Meredith Bell Luke Allen Wylde
Meredith Bell and Luke Wylde of Statera Cellars / Photo by Joshua Chang/Foundry 503

For new U.S. winemakers, these bubbly taxes can be prohibitive.

“As a developing brand, [sparkling wine] is something that you can release pretty quickly,” says Luke Wylde, winemaker of Lares Wines in Oregon. Wylde also co-owns and operates Statera Cellars with Meredith Bell.

“Me and Meredith had a bit of sticker shock,” says Wylde of the taxes. “For a small producer, that’s a crazy amount. It’s not like we can spread that amount out over a production run of a couple thousand cases.”
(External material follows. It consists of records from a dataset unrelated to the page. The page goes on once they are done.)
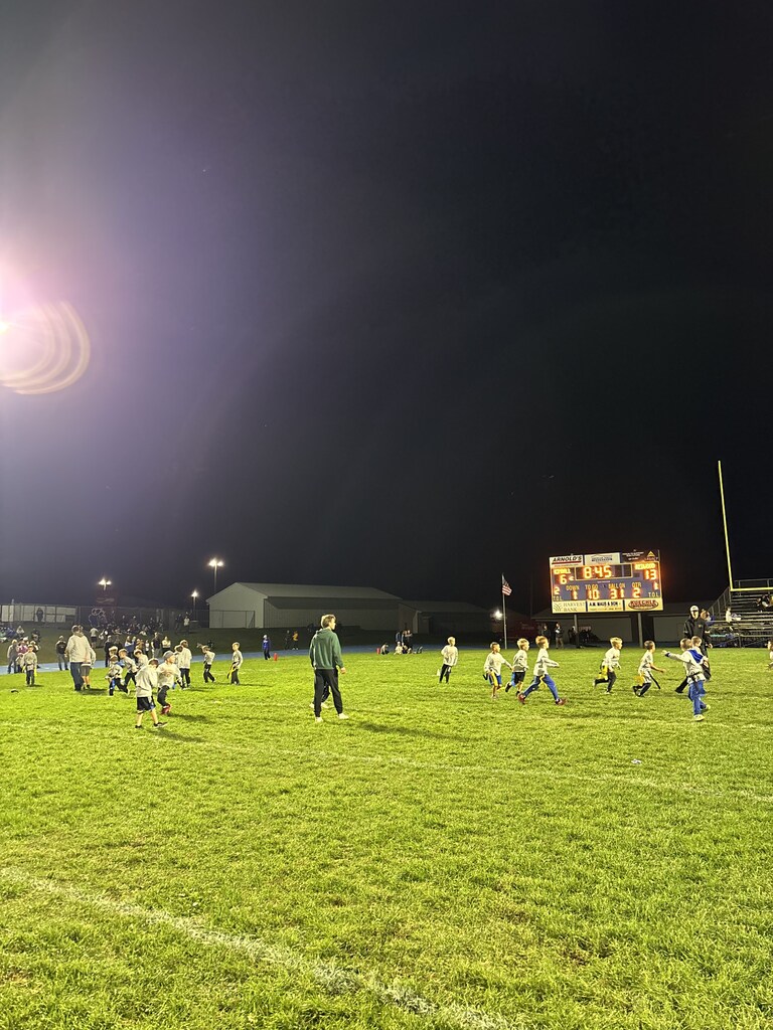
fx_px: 774
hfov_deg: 53.1
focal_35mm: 26
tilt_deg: +7.6
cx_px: 386
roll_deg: +0.3
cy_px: 515
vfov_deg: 67.3
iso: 400
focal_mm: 5.96
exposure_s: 1/40
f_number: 1.6
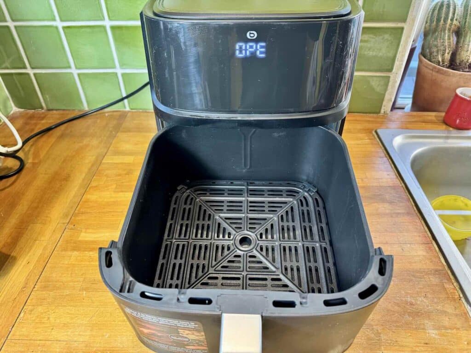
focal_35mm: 24
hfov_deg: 71.6
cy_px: 176
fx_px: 327
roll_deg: +1.2
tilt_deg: -40.4
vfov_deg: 56.8
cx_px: 236
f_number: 1.78
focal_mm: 6.76
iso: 200
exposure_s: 1/59
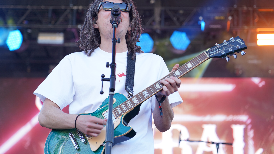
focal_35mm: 111
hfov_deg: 19.3
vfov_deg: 10.9
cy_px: 69
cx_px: 136
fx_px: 806
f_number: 4
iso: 200
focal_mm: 105
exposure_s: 1/125
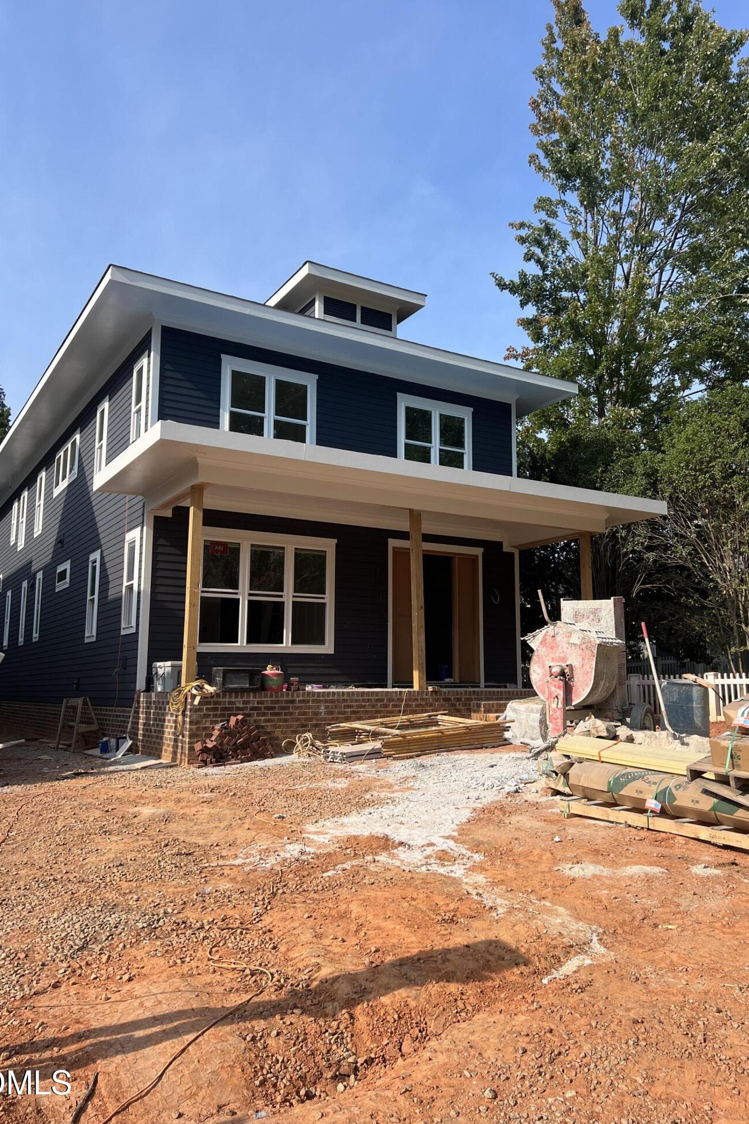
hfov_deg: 46.3
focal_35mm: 28
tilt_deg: +10.1
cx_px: 415
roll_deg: -0.5
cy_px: 554
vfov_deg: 65.5
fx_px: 874
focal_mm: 5.7
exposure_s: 1/2762
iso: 50
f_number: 1.5
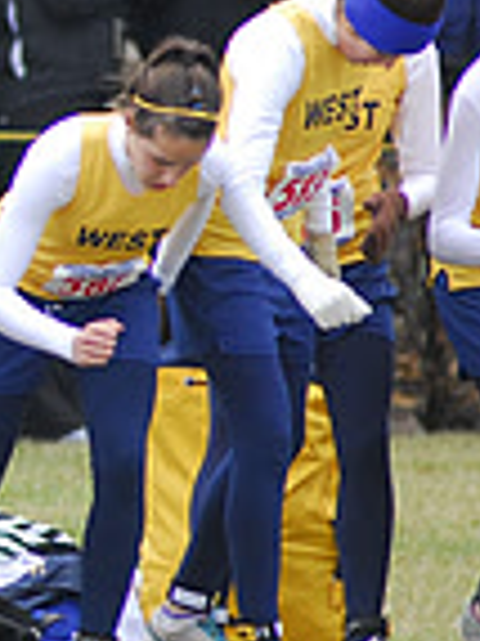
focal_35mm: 1760
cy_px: 242
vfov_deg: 1.1
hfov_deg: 0.8
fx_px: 32589
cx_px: -722
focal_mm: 300
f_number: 4
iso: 640
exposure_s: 1/1000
When Statera released a pétillant-naturel in March 2020, Wylde says it sold out within three months. He says it generated necessary income for the brand as it ferments some of its still wines in barrels for 18 months.

Statera’s bubbles are “not beholden to that same cellaring or aging process,” he says, whereas still wines require “more resources all around.”

Wylde questions the way these sparkling wine taxes are used by the federal government.

“Nationally, we subsidize beef and oil,” he says. “Why haven’t we subsidized other products…[to] offset some of the costs of American winemakers?”

According to market research firm IBIS World, the U.S. wine industry employs more than 58,000 people. That number has grown an average of 5.5% annually since 2016.

Wylde believes that better profit margins for winemakers could encourage more growth, inclusivity and innovation.

“For Lares, I am making $3 a bottle as profit before taxes,” says Wylde. Lares produces about 10,000 bottles annually, “What American can make $33,000 a year? How am I supposed to survive doing that?”